In practice, the model sits between full internal build and full outsourcing. Internal teams usually retain responsibility for data classification, access control, model approval, evaluation criteria, and incident response, while external parties may provide infrastructure, foundation models, tuning expertise, or workflow automation. That distinction matters because hybrid arrangements often blur responsibility unless governance is written down and enforced. A useful reference point is the NIST Cybersecurity Framework 2.0, which reinforces the need for clear outcomes, risk ownership, and supply chain awareness across shared environments.
Definitions vary across vendors and consulting firms, especially when they market “hybrid” as a deployment label rather than an operating model. At NHIMG, the stronger interpretation is the one that ties architecture to accountability, not just to where compute runs. The most common misapplication is treating hybrid AI as a sourcing shortcut, which occurs when organisations use external AI services without assigning explicit ownership for data handling, evaluation, and escalation.
Examples and Use Cases
Implementing a Hybrid AI Operating Model rigorously often introduces coordination overhead, requiring organisations to weigh speed and specialist capability against tighter governance, review cycles, and integration effort.
- A bank keeps customer data, model approval, and risk sign-off internal, but uses an external foundation model provider for drafting analyst summaries under strict access and logging controls.
- A healthcare organisation uses an outside AI vendor for transcription support, while retaining internal control over patient data retention, redaction, and clinical review before any record update.
- A software company builds its own policy layer and evaluation harness, but relies on a managed model API for low-risk developer assistance, with usage restricted by role and environment.
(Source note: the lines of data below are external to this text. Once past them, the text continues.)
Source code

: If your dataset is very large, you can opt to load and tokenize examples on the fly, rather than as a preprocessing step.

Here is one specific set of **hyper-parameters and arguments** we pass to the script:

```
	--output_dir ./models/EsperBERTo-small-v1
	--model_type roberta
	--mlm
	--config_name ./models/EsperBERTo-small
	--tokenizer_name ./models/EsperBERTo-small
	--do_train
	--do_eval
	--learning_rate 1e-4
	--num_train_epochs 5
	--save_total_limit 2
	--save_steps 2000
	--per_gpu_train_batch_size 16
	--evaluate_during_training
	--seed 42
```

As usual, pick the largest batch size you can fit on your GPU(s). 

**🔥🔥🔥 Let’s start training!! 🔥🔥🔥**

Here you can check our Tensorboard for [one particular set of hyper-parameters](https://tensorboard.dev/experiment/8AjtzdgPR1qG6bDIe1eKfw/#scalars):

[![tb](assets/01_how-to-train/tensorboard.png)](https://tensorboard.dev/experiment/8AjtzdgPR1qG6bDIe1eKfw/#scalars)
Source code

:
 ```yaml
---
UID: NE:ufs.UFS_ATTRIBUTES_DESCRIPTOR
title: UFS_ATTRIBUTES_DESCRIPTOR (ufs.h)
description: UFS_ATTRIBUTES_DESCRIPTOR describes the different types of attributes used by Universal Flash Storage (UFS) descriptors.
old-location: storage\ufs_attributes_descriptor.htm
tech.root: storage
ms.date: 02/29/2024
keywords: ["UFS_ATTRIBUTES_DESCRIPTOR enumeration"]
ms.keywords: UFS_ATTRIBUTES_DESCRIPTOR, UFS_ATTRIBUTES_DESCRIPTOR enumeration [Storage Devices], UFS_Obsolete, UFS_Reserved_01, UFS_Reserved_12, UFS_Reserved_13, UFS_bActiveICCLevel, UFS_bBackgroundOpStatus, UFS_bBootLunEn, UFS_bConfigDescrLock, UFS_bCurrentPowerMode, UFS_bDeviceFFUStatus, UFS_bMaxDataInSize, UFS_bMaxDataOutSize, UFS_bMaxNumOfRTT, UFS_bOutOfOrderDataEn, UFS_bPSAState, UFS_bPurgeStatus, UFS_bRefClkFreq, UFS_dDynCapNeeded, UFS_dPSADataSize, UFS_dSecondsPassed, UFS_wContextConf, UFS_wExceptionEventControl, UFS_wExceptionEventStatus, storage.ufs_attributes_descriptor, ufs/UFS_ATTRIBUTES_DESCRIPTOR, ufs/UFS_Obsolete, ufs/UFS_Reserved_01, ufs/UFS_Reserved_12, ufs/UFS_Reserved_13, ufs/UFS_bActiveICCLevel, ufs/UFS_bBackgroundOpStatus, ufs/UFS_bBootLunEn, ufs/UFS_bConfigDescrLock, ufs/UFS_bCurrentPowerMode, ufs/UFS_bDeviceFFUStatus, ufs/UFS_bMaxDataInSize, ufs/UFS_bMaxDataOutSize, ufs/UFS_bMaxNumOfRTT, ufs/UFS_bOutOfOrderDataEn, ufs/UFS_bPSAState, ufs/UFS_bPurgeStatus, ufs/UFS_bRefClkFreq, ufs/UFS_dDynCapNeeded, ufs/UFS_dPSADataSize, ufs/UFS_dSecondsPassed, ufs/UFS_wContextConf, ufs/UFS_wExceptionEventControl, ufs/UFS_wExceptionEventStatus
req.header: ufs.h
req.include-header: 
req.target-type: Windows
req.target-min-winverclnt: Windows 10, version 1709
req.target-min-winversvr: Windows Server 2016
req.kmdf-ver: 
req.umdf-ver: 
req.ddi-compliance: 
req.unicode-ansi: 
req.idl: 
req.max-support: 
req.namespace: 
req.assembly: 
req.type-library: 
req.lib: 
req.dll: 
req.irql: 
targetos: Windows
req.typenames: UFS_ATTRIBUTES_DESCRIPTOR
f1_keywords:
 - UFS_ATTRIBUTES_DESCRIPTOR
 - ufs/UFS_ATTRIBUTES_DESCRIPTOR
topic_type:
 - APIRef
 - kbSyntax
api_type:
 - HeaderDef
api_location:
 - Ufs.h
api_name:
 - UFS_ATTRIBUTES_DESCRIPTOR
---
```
- An enterprise deploys an internal retrieval layer over approved documents, then routes only non-sensitive prompts to an external model service, limiting exposure when NIST CSF-aligned governance requires stronger boundary controls.
- A security team uses a specialist partner for red teaming and model assessment while keeping vulnerability triage, remediation priority, and exception approval inside the organisation.
These use cases are strongest when the organisation can separate what is outsourced from what remains accountable. They are weaker when external services are treated as invisible extensions of the core platform, because that creates gaps in approval, logging, and incident response.
Why It Matters for Security Teams
For security teams, the Hybrid AI Operating Model is important because risk does not disappear when AI capability is externalised. It changes shape. Data exposure, model abuse, insecure integrations, weak vendor oversight, and ambiguous decision rights become the main failure modes. This is especially relevant where AI touches identity workflows, privileged access, or non-human identity governance, because external tooling may introduce new secrets, service accounts, and API dependencies that must be managed as first-class assets.
The model also affects assurance. Teams need to know who can change prompts, who can approve model updates, who owns test evidence, and who responds when outputs are wrong or harmful. That is where governance frameworks matter more than tool descriptions. A NIST Cybersecurity Framework 2.0 lens helps translate the model into practical controls around access, third-party risk, resilience, and recovery planning.
Organisations typically encounter the consequences only after a vendor outage, data incident, or unsafe AI output, at which point the Hybrid AI Operating Model becomes operationally unavoidable to untangle ownership and restore control.
Standards & Framework Alignment
This section maps relevant standards and security frameworks to the operational risks and controls described in this guidance.
OWASP Agentic AI Top 10 address the attack and risk surface, while NIST CSF 2.0 and NIST AI RMF set the governance and control requirements practitioners need to meet.
| Framework | Control / Reference | Relevance |
|---|---|---|
| NIST CSF 2.0 | GV.SC-1 | Covers supply chain risk management, central to hybrid AI sourcing and oversight. |
| NIST AI RMF | Frames governance, mapping, and risk management for AI systems in shared operating models. | |
| OWASP Agentic AI Top 10 | Addresses agentic AI risks where external tools and delegated actions expand attack surface. |
Assign accountable owners for AI risk, controls, and monitoring across internal and external teams.